The Walking City Trail, the brainchild of Miles Howard, is a redefining what hiking is. Over 25 miles, the urban hiking path traverse 14 Boston neighborhoods, visiting green spaces, landmarks and enough uphills to keep even a jaded hiker interested. (Will Katcher/MassLive).
Finally, “we have pretty consistent sidewalk here and infrastructure that a lot of cities don’t have,” Howard said. “It’s pretty rare that you find yourself walking on the shoulder of a road.”
Nearly the entire trail exists on pedestrian-only spaces, save for a singular point where hikers cross a street without a crosswalk.
Beginning on the Harvest River Bridge between Milton and Mattapan, the trail winds its way through Boston’s southern reaches and into Hyde Park, where it snakes through residential neighborhoods, the greenery of Sherrin Woods and into Stony Brook Reservation.
As hikers slowly escape the bustle of an urban street in the nature reserve, they ascend to the trail’s first vista — a view of Boston’s skyline, which they will soon hike toward. The path then descends down Washington Street and into Roslindale Village.
The Harvest River Bridge, the southern end of the Walking City Trail, Boston's 25-mile urban hiking path. (Courtesy of Miles Howard).
From there, hikers head for the Arnold Arboretum, Harvard University’s iconic outdoor botanical garden and free public park. The trail then heads on the Bussey Brook Meadow path and Southwest Corridor Greenway toward Franklin Park, where hikers enter a “wilderness” in the city’s largest public park. There they find stone stairways, streams and the cages that previously held the Franklin Park’s bears.

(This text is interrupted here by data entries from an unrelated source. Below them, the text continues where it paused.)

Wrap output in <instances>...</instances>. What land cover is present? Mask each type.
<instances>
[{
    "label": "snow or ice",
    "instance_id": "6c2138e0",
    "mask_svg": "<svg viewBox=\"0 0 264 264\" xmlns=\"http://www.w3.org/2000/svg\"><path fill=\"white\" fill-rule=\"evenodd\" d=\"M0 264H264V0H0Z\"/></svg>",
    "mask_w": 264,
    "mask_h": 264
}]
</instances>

Then it is back into the urban city, where the trail weaves through Jamaica Plain en route to Jamaica Pond. The trail follows the Emerald Necklace through Olmstead Park before peeling off for the Nira Rock Urban Wild, where a house-sized boulder is stubbornly plunked down in the middle of a Jamaica Plain neighborhood. After a climb over Parker Hill (one of the route’s best views, Howard said), the trail hits the Riverway, where it picks back up the Emerald Necklace, heads past Fenway Park and charts a course for the Charle River Esplanade.
The Walking City Trail, the brainchild of Miles Howard, is a redefining what hiking is. Over 25 miles, the urban hiking path traverse 14 Boston neighborhoods, visiting green spaces, landmarks and enough uphills to keep even a jaded hiker interested. Howard is pictured describing a section of trail in the Boston Public Garden. (Will Katcher/MassLive).
The final section of trail is a packed roughly five-and-a-half miles, hitting the Boston Public Garden and Common, passing by Beacon Hill, entering Chinatown, following the Rose Kennedy Greenway to the Waterfront and North End, and finally crossing over footbridges next to the Zakim Bridge and TD Garden to Charlestown. The final push up Bunker Hill wraps up the Walking City Trail, nearly 25 miles from the southern terminus in Mattapan.
Howard hopes this trail can not only open up hikers’ ideas of what “a hike” is, but that it can also open up hiking itself to people who may not be inclined or able to partake.
“When we think of backcountry hiking, access to a car is an enormous financial and logistical barrier to a lot of people. By design, cities are places you don’t need a car to access. As we think about the toll that car-centric design is taking on the environment, the question of where hiking can happen will become more relevant in the years ahead,” he said. “Not every city will be able to do this, but it’s really an untapped resource.”